* Your goal *
Rewrite these lines with every "order" replaced by "Order" and everything else unchanged. Leave the pictures out of the output.

* Entries shown *
■ ■ ■ ■ ■ ■ ■

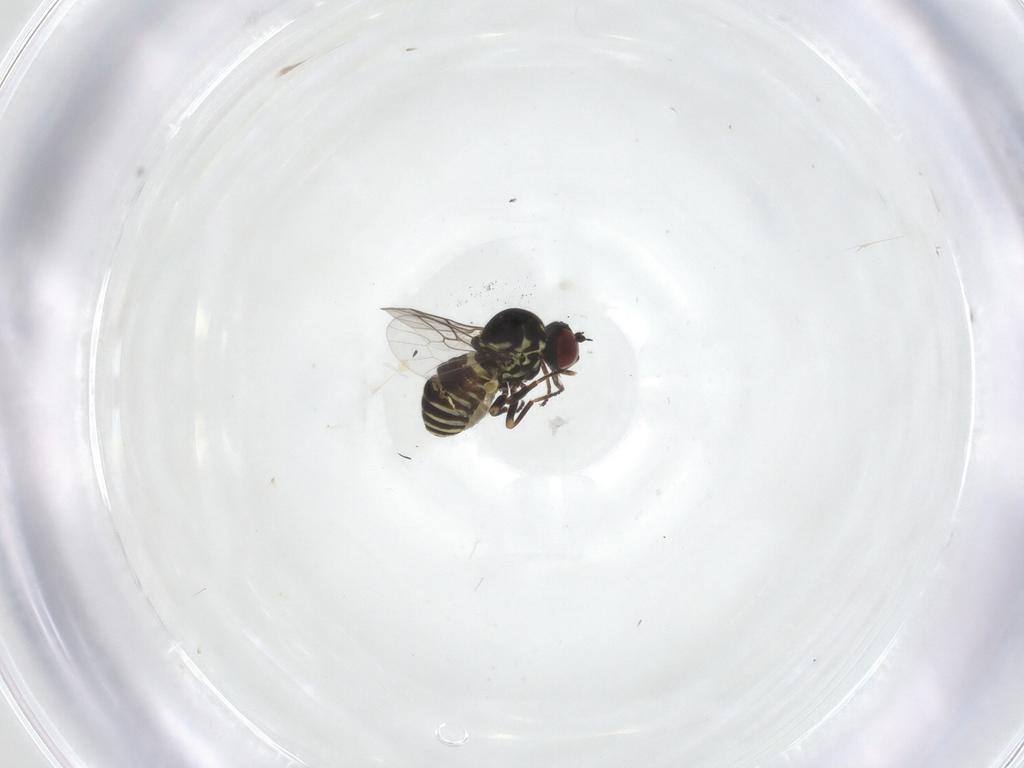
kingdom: Animalia
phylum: Arthropoda
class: Insecta
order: Diptera
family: Mythicomyiidae
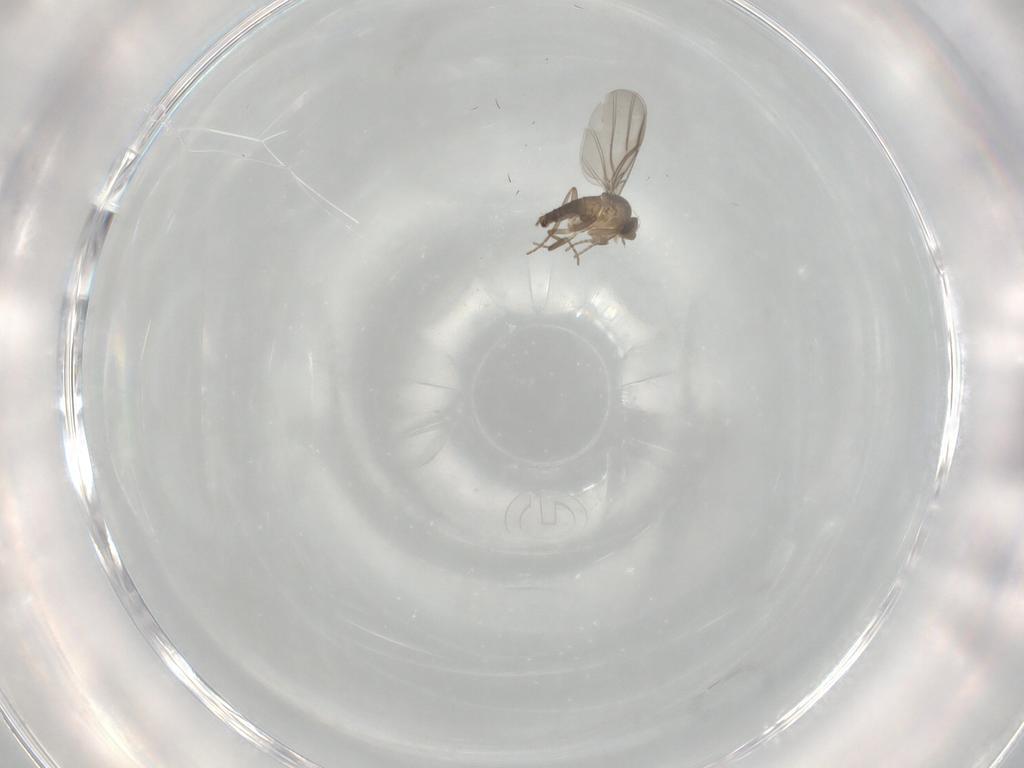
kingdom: Animalia
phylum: Arthropoda
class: Insecta
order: Diptera
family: Phoridae
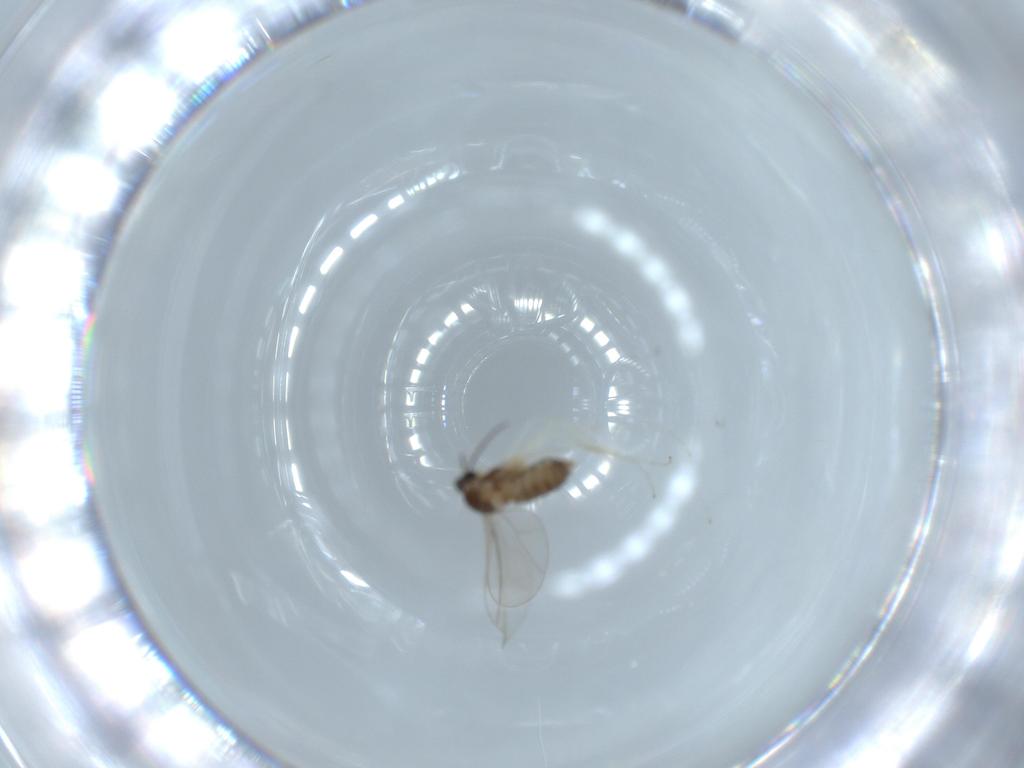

■ ■ ■ ■ ■ ■ ■

* Result for this task *
kingdom: Animalia
phylum: Arthropoda
class: Insecta
Order: Diptera
family: Mythicomyiidae
kingdom: Animalia
phylum: Arthropoda
class: Insecta
Order: Diptera
family: Phoridae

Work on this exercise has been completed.